[Directions for this task] Up to and including the line with "Gameplay with a controller (PlayStation", please set down the entries below exactly, starting from the first line.

*** Supplied data Section Begins ***

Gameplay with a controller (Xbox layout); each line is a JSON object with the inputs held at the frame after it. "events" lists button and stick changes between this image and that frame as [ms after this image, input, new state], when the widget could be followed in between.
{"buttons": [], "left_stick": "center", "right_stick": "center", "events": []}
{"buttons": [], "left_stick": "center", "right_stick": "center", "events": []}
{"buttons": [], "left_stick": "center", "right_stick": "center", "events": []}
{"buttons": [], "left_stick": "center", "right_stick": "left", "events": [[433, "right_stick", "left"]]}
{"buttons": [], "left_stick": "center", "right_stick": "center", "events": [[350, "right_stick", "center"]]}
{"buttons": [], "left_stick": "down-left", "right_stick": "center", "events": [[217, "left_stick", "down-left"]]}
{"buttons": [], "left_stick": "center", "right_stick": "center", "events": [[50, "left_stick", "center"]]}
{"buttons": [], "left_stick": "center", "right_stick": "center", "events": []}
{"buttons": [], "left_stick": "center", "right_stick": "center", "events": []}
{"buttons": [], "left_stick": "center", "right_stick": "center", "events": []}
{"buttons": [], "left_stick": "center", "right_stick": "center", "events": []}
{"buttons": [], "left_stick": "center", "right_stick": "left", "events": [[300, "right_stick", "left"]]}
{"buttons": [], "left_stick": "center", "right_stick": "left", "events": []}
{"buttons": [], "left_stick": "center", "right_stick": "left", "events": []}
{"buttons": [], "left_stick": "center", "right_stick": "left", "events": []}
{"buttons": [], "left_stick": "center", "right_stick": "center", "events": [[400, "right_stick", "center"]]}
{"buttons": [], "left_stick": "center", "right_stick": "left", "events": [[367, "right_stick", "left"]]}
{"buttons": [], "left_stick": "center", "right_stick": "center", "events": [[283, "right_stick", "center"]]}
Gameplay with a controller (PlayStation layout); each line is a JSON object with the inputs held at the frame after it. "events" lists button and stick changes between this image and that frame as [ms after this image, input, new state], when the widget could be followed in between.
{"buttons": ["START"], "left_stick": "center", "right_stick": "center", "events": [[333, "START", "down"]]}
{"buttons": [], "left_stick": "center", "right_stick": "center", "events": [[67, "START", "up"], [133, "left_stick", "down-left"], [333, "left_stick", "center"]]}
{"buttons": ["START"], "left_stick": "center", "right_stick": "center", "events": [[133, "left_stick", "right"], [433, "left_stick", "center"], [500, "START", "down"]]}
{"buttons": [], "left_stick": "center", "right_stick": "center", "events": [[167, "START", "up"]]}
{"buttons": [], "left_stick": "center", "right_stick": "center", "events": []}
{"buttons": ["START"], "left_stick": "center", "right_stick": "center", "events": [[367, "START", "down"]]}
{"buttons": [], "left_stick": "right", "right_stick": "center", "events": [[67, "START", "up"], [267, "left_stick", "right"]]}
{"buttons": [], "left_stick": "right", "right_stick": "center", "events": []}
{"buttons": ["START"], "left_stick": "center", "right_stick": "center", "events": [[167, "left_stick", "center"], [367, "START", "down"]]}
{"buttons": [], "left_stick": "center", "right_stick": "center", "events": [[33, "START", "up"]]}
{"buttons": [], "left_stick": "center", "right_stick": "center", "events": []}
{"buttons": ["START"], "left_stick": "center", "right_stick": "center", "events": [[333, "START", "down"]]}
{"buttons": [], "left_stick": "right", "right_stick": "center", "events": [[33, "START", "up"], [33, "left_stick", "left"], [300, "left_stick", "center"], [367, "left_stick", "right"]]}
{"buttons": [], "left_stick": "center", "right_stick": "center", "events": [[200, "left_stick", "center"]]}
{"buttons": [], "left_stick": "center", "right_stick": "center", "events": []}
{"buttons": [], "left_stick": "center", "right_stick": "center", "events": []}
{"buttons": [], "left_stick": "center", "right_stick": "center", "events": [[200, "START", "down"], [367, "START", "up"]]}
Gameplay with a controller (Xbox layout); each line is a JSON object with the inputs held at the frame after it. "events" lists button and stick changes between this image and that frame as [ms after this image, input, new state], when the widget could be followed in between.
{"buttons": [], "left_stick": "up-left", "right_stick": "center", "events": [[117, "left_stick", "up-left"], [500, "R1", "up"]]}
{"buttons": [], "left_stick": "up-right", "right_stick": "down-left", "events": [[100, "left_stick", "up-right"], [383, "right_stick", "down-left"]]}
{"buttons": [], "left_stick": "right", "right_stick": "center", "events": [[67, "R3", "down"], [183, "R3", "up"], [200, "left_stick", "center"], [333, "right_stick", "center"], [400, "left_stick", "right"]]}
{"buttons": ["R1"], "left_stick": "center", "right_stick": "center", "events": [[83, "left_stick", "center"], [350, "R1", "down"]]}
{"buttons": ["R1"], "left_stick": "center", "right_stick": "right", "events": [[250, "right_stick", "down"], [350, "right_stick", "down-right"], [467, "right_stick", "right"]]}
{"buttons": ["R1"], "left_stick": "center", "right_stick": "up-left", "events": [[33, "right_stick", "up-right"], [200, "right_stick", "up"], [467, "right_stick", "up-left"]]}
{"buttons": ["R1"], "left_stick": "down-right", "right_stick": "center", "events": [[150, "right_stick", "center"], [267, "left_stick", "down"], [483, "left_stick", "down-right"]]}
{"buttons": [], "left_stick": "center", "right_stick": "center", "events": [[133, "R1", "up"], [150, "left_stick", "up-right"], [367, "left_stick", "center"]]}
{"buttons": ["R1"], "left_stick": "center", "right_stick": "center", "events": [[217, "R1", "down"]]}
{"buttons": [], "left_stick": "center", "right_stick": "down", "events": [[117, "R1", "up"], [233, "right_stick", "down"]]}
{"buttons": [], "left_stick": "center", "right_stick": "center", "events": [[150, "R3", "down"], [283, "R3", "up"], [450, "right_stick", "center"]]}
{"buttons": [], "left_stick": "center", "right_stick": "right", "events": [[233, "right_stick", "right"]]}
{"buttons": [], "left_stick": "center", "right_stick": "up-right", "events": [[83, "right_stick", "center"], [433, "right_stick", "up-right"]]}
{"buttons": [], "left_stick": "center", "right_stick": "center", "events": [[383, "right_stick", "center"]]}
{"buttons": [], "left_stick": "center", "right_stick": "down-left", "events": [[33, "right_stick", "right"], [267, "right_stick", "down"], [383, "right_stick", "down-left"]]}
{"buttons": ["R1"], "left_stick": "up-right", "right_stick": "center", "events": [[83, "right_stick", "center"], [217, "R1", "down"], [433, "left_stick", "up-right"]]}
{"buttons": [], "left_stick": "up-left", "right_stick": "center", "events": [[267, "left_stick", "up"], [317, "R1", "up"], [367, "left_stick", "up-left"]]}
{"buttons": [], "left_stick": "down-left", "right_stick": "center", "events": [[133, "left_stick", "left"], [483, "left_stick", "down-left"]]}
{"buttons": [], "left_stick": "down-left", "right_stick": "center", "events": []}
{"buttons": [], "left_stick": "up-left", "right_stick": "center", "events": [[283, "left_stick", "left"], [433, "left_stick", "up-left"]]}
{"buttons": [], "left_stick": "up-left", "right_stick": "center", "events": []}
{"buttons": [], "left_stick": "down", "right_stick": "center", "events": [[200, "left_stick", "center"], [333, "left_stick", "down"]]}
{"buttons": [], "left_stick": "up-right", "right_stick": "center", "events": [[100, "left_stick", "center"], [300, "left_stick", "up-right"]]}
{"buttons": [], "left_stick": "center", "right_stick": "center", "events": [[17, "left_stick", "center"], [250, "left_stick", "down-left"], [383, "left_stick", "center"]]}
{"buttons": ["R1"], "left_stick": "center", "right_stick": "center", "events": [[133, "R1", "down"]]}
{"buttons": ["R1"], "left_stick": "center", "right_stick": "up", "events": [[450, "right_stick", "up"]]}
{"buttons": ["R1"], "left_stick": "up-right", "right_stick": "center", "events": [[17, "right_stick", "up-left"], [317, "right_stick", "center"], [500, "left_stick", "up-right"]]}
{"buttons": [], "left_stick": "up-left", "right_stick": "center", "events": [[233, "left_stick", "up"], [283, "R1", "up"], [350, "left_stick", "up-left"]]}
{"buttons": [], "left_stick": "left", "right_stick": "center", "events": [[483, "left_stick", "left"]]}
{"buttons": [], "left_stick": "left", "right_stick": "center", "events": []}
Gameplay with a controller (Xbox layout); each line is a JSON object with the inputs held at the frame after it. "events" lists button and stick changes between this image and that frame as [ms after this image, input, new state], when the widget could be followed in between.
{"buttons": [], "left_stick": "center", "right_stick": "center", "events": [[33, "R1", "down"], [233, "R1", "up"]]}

*** Supplied data Section Ends ***

[Solution to the problem]
Gameplay with a controller (Xbox layout); each line is a JSON object with the inputs held at the frame after it. "events" lists button and stick changes between this image and that frame as [ms after this image, input, new state], when the widget could be followed in between.
{"buttons": [], "left_stick": "center", "right_stick": "center", "events": []}
{"buttons": [], "left_stick": "center", "right_stick": "center", "events": []}
{"buttons": [], "left_stick": "center", "right_stick": "center", "events": []}
{"buttons": [], "left_stick": "center", "right_stick": "left", "events": [[433, "right_stick", "left"]]}
{"buttons": [], "left_stick": "center", "right_stick": "center", "events": [[350, "right_stick", "center"]]}
{"buttons": [], "left_stick": "down-left", "right_stick": "center", "events": [[217, "left_stick", "down-left"]]}
{"buttons": [], "left_stick": "center", "right_stick": "center", "events": [[50, "left_stick", "center"]]}
{"buttons": [], "left_stick": "center", "right_stick": "center", "events": []}
{"buttons": [], "left_stick": "center", "right_stick": "center", "events": []}
{"buttons": [], "left_stick": "center", "right_stick": "center", "events": []}
{"buttons": [], "left_stick": "center", "right_stick": "center", "events": []}
{"buttons": [], "left_stick": "center", "right_stick": "left", "events": [[300, "right_stick", "left"]]}
{"buttons": [], "left_stick": "center", "right_stick": "left", "events": []}
{"buttons": [], "left_stick": "center", "right_stick": "left", "events": []}
{"buttons": [], "left_stick": "center", "right_stick": "left", "events": []}
{"buttons": [], "left_stick": "center", "right_stick": "center", "events": [[400, "right_stick", "center"]]}
{"buttons": [], "left_stick": "center", "right_stick": "left", "events": [[367, "right_stick", "left"]]}
{"buttons": [], "left_stick": "center", "right_stick": "center", "events": [[283, "right_stick", "center"]]}
Gameplay with a controller (PlayStation layout); each line is a JSON object with the inputs held at the frame after it. "events" lists button and stick changes between this image and that frame as [ms after this image, input, new state], when the widget could be followed in between.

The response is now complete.